Tasks to perform:
a - Translate this sentence from the page on beginner thermal soaring into Spanish: "Thermal air currents are invisible; you detect the presence of lift by watching the sailplane flying and by other cues."
b - Please reproduce, word for word, the stretch of the page on beginner thermal soaring from "The intended audience" through "do it myself.".

RC Thermal Sailplane Soaring Beginner

Radian XL

Getting started in the hobby of radio control gliders has never been easier than it is presently. You don’t even have to construct a glider or install the radio equipment, everything can be purchased ready to fly (RTF) for some gliders. To launch the glider you do not even need a way to tow the glider to launch height, gliders with electric motors that fold the propeller back are readily available. With the new spread spectrum technology it is possible to invest in only one transmitter and then fly many gliders from the one transmitter by pushing a couple of buttons without having to worry about the frequency of the radio equipment.

Also available are radio control gliders that are designed to excel in competition flying, often built to very close tolerances from composite materials, this webpage is not about those types of sailplanes. For this webpage the sailplanes will be primarily built from balsa wood or come built from expanded foam beads in a mold. The performance of this type of glider can be good under some conditions but most likely not under all conditions.

The intended audience for this webpage is intended to be beginners to radio control thermal soaring and to those people interested in flying sailplanes mainly for the fun of flying and not for competitive contest performance. There is nothing wrong with contest flying and I do it myself.

If you are satisfied with good thermal soaring performance this really a pretty inexpensive hobby. Radio systems are reliable and inexpensive for the functionality they provide. You no longer have to build your sailplane if you do not wish to although I think building your own model airplane of any type and seeing it fly is part of the fun.

There are often many good used sailplanes available at really reasonable prices, sometimes people will give them away. With the new 2.4 Ghz radio equipment you do not have to worry about conflicting with other pilots frequencies. There are compatibility issues between the different brands of 2.4 equipment however.

I have been using Spektrum brand equipment because the local hobby shop sells it and it is compatible with the Bind n Fly RTF airplanes.

Why Thermal Soaring is So Much Fun

Flying a radio control sailplane should not be difficult as normal flight speed is rather slow and the design characteristics lend to a stable flying airplane. The big challenge and this is what makes it so fun is finding the thermal air currents and then staying in the lift of the thermal. Some days this will be relatively easy and other days it will be a struggle for the experts. Thermal air currents are invisible; you detect the presence of lift by watching the sailplane flying and by other cues. To be proficient at flying in thermal lift the pilot needs to learn to use only the minimal amount of control input needed to place the sailplane where it should be. Flying with other model sailplanes or even soaring birds at the same time will be an enlightening experience as to where thermal lift might be.

Methods to Get Sailplane to Altitude for Thermal Hunting

Hi Start – combination of stretchable tubing, line, and parachute with ring at the top that pulls the sailplane to altitude much like a kite flies.

Provided material:
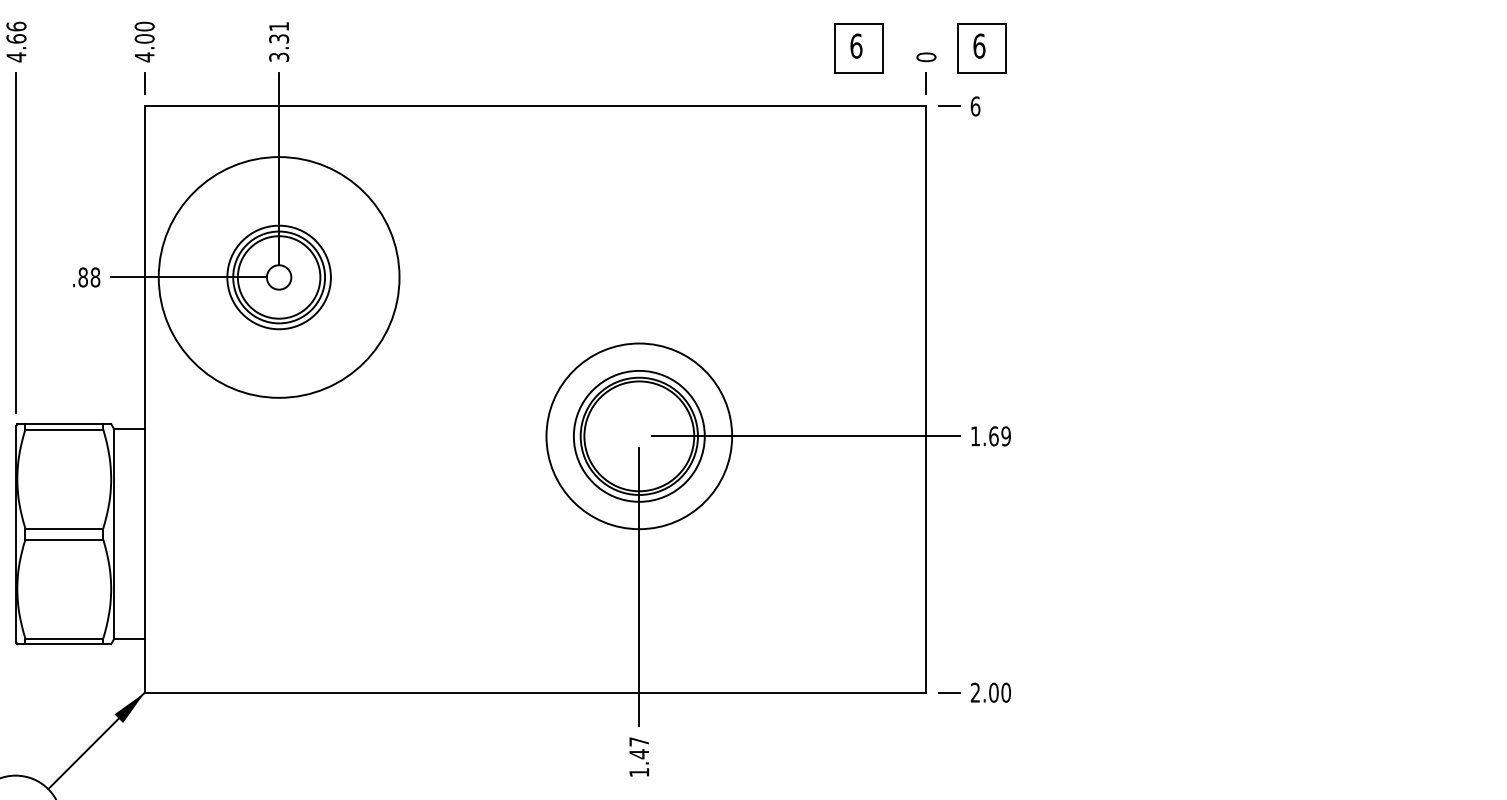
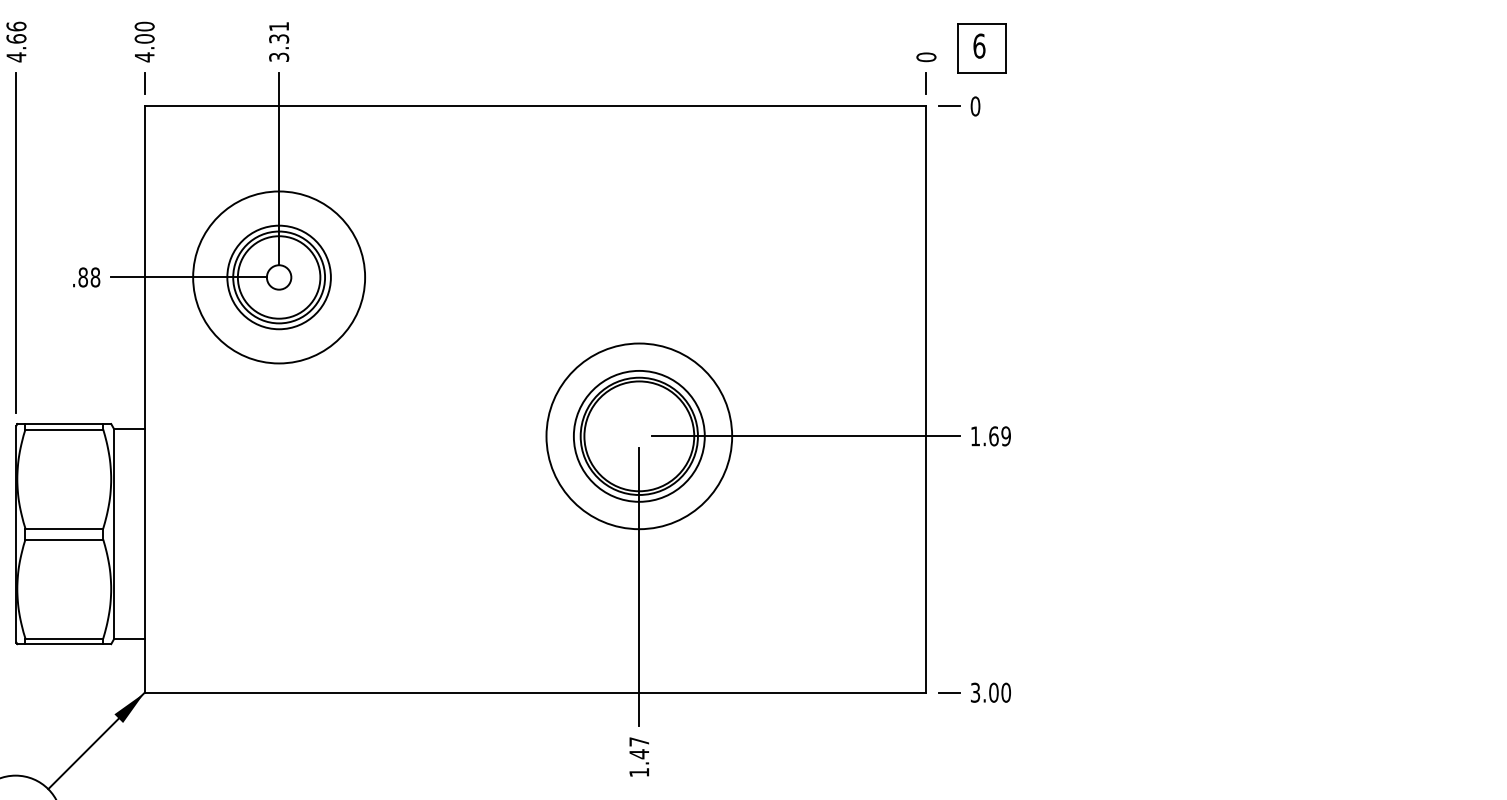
part at (858, 48): present -> none
text at (975, 106): 6 -> 0
circle at (278, 277) diameter: 241 px -> 172 px
text at (975, 692): 2.00 -> 3.00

Responses for each task:
a - Las corrientes de aire térmicas son invisibles; la presencia de ascendencia se detecta observando el vuelo del planeador y mediante otras señales.

b -
The intended audience for this webpage is intended to be beginners to radio control thermal soaring and to those people interested in flying sailplanes mainly for the fun of flying and not for competitive contest performance. There is nothing wrong with contest flying and I do it myself.